### [Problem]
Among the entries below, copy only the span from the line containing "X-85110Y500680D02*" through the line containing "always @ (posedge clk, posedge rst) begin". Do so exactly, and skip the pictures.

********

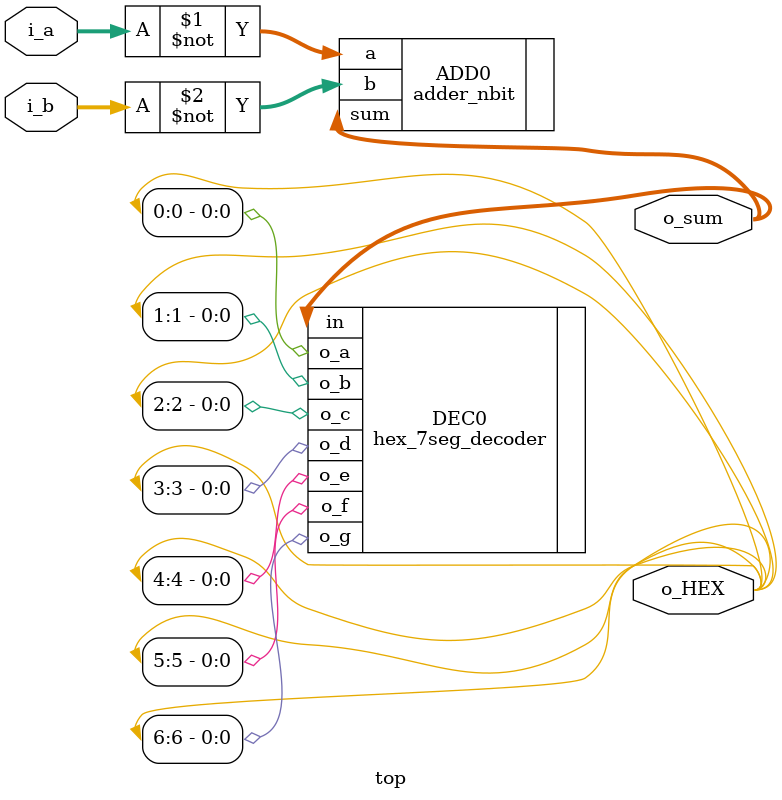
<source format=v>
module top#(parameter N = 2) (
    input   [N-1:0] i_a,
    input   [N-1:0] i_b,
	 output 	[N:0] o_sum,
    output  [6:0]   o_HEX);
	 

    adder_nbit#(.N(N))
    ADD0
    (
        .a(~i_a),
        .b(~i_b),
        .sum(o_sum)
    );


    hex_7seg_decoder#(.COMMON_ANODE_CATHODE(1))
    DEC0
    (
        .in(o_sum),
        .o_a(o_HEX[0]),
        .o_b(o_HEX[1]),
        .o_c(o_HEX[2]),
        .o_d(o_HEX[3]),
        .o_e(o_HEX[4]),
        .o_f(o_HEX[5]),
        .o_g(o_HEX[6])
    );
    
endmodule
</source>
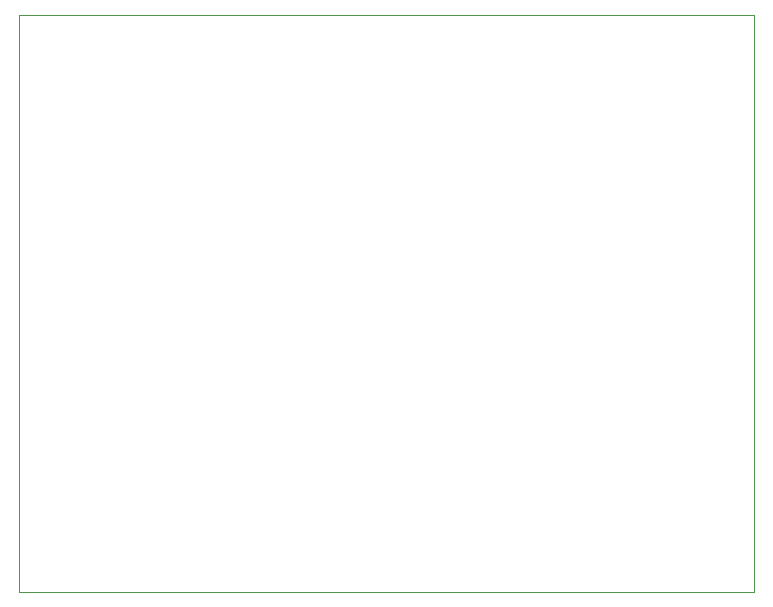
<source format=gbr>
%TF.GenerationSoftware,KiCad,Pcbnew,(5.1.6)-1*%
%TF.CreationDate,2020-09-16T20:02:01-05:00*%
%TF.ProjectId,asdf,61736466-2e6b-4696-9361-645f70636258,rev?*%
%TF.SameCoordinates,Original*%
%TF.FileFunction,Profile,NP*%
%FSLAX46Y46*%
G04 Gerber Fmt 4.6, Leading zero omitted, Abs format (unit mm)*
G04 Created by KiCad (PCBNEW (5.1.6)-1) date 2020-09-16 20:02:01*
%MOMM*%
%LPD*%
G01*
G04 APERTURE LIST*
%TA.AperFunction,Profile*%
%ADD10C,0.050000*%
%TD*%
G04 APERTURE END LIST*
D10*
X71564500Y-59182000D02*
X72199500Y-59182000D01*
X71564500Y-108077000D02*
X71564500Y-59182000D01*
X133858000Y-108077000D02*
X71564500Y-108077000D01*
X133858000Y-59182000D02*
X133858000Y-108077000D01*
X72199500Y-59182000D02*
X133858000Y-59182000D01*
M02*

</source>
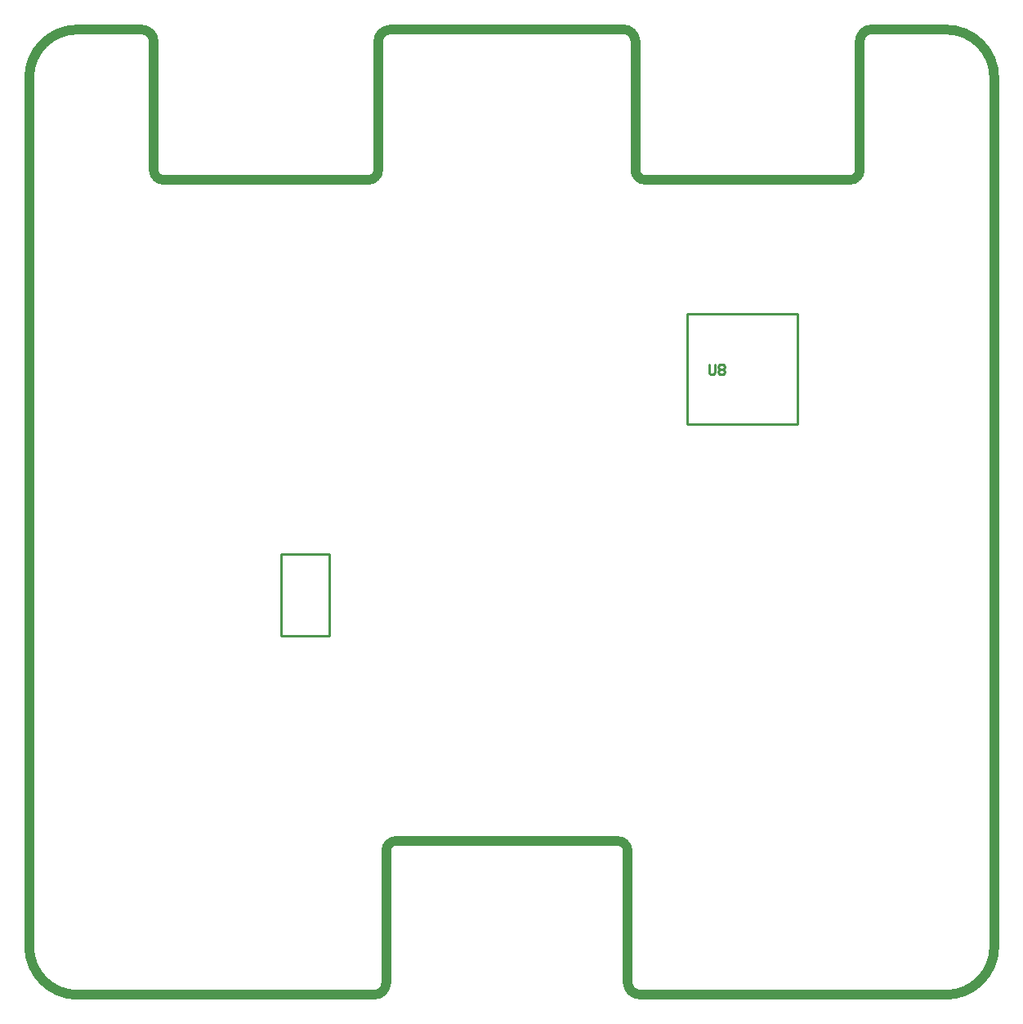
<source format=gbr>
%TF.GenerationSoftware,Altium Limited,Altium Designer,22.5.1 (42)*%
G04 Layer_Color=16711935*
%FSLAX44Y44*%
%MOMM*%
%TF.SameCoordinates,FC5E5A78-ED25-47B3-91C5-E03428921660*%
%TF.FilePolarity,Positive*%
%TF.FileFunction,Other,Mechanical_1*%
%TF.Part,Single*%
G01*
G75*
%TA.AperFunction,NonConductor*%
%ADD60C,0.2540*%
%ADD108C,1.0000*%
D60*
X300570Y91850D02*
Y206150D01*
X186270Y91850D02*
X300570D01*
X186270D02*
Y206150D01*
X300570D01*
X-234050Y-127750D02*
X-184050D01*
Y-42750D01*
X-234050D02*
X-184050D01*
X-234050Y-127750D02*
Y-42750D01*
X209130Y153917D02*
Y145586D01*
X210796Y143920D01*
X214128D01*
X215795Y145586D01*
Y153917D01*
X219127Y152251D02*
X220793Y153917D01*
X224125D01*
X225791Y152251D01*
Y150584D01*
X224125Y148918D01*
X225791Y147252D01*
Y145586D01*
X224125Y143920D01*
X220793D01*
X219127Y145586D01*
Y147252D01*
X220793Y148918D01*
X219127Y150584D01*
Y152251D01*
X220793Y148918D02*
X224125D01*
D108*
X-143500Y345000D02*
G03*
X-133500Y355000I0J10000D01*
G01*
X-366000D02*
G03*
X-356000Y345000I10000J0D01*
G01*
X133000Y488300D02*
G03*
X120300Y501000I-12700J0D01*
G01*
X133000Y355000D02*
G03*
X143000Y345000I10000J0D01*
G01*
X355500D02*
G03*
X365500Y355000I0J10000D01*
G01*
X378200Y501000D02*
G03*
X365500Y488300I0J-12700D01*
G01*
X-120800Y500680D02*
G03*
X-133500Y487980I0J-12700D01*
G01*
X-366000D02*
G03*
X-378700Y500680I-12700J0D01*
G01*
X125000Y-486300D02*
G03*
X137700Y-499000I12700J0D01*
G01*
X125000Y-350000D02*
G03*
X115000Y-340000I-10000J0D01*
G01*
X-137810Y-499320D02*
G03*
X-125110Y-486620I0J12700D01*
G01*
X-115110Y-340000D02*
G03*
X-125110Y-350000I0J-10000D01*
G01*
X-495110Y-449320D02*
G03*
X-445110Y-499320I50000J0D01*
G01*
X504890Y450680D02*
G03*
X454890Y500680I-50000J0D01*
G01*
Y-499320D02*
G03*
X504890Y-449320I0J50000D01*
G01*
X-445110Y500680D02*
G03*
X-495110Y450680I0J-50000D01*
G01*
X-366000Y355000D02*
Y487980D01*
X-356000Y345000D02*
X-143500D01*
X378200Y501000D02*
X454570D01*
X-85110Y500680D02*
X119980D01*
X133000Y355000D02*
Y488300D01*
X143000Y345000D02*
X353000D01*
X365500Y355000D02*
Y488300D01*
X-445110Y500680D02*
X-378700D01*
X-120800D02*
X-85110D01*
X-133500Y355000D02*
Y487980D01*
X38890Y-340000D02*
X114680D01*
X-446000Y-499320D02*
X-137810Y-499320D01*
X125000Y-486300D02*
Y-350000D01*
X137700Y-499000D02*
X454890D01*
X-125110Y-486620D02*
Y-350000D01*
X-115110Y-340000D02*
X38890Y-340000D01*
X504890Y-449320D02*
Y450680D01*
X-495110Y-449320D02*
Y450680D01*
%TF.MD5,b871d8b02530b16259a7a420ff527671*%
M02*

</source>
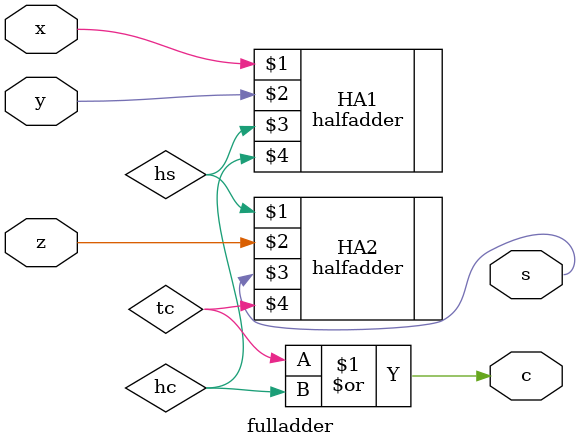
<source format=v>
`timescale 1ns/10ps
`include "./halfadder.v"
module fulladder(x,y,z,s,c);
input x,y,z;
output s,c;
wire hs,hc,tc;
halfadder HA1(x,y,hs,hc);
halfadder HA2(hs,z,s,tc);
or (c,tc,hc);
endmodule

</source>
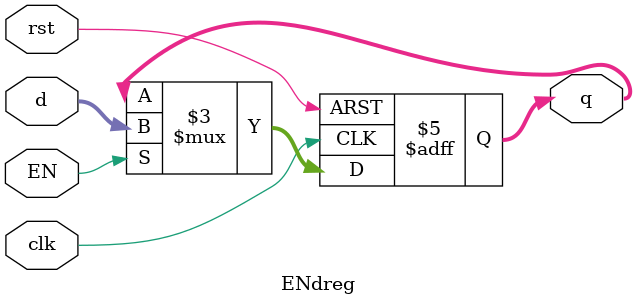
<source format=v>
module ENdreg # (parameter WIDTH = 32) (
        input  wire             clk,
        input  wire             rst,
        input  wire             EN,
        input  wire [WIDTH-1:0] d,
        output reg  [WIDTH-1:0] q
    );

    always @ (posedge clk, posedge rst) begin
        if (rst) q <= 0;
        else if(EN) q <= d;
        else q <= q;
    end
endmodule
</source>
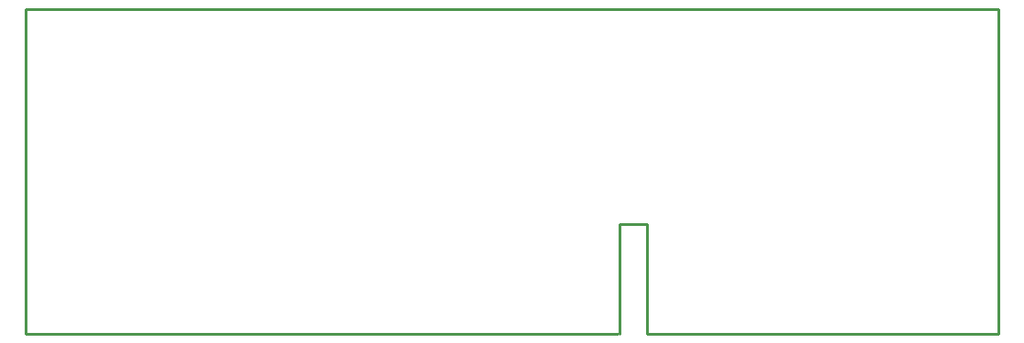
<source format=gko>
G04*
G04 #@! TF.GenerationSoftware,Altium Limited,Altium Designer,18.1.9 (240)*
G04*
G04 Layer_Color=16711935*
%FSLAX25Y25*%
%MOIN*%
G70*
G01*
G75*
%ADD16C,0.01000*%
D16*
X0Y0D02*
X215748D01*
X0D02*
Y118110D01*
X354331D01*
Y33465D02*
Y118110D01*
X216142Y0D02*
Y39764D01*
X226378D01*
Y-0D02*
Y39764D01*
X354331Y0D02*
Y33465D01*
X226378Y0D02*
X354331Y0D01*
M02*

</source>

********

### [Reply]
X-85110Y500680D02*
X119980D01*
X133000Y355000D02*
Y488300D01*
X143000Y345000D02*
X353000D01*
X365500Y355000D02*
Y488300D01*
X-445110Y500680D02*
X-378700D01*
X-120800D02*
X-85110D01*
X-133500Y355000D02*
Y487980D01*
X38890Y-340000D02*
X114680D01*
X-446000Y-499320D02*
X-137810Y-499320D01*
X125000Y-486300D02*
Y-350000D01*
X137700Y-499000D02*
X454890D01*
X-125110Y-486620D02*
Y-350000D01*
X-115110Y-340000D02*
X38890Y-340000D01*
X504890Y-449320D02*
Y450680D01*
X-495110Y-449320D02*
Y450680D01*
%TF.MD5,b871d8b02530b16259a7a420ff527671*%
M02*

</source>
<source format=v>
`timescale 1ns/10ps
`include "./halfadder.v"
module fulladder(x,y,z,s,c);
input x,y,z;
output s,c;
wire hs,hc,tc;
halfadder HA1(x,y,hs,hc);
halfadder HA2(hs,z,s,tc);
or (c,tc,hc);
endmodule

</source>
<source format=v>
module ENdreg # (parameter WIDTH = 32) (
        input  wire             clk,
        input  wire             rst,
        input  wire             EN,
        input  wire [WIDTH-1:0] d,
        output reg  [WIDTH-1:0] q
    );

    always @ (posedge clk, posedge rst) begin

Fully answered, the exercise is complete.